- TASK DIRECTIONS
When you find the line with "for a year." among the records below, reproduce it and each line after it exactly, ending with the line with "Business, as usual".
● ● ● ● ● ● ●
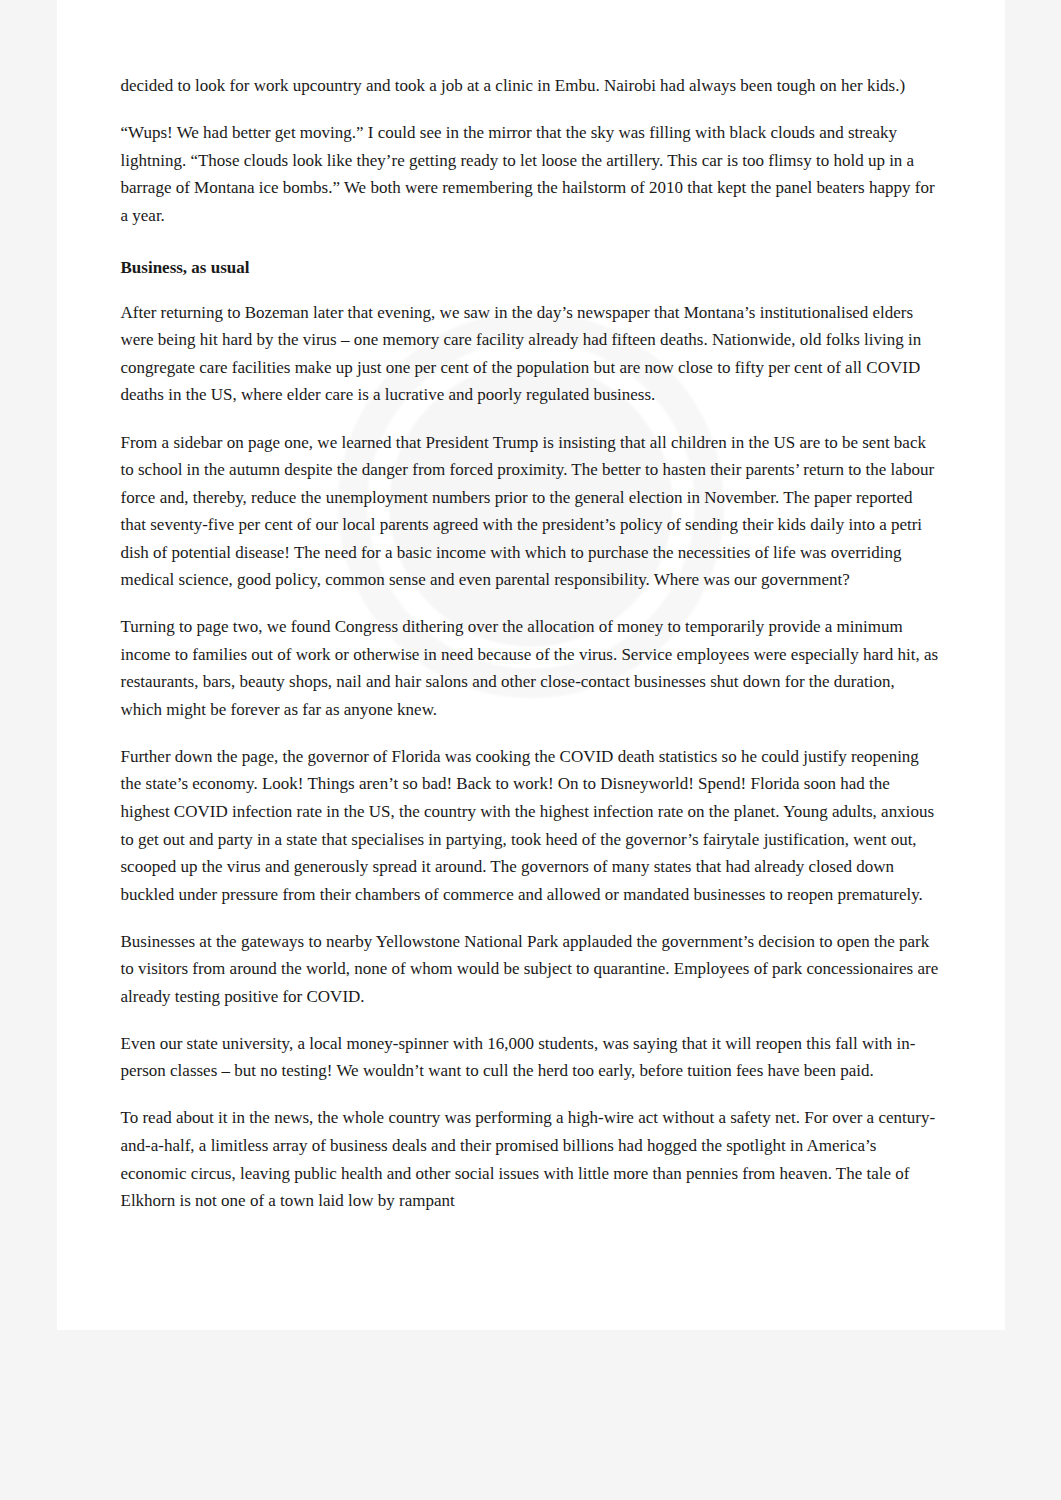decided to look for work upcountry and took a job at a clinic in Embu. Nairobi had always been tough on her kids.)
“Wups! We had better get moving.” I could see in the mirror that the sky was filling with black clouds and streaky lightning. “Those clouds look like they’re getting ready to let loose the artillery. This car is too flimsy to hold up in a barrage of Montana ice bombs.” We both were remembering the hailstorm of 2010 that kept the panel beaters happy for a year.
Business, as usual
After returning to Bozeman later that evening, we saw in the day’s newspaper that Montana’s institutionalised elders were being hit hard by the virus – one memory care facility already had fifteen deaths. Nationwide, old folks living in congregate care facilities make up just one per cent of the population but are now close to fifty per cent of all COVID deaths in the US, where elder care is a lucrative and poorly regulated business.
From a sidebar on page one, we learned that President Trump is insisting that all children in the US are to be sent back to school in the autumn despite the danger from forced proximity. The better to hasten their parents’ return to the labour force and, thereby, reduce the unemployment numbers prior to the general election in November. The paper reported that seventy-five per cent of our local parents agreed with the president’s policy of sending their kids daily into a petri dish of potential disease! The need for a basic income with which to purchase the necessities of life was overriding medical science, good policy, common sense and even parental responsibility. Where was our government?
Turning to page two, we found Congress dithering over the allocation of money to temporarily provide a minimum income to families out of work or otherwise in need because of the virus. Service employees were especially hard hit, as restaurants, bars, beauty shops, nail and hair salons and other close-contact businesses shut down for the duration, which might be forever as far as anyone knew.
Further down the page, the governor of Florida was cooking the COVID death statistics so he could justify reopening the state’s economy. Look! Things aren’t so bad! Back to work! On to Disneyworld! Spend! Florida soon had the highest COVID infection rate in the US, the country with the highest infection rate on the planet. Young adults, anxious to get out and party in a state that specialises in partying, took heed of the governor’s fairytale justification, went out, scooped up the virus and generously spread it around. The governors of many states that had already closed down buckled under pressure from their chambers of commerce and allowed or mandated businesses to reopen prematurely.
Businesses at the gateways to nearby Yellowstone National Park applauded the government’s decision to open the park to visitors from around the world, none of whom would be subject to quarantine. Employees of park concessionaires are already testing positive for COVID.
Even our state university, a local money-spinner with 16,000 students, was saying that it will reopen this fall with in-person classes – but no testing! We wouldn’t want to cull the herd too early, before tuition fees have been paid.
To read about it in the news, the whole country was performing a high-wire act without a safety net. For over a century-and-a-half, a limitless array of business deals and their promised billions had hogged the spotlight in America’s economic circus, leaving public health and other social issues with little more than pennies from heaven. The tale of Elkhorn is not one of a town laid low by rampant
● ● ● ● ● ● ●
- SOLUTION BELOW
“Wups! We had better get moving.” I could see in the mirror that the sky was filling with black clouds and streaky lightning. “Those clouds look like they’re getting ready to let loose the artillery. This car is too flimsy to hold up in a barrage of Montana ice bombs.” We both were remembering the hailstorm of 2010 that kept the panel beaters happy for a year.
Business, as usual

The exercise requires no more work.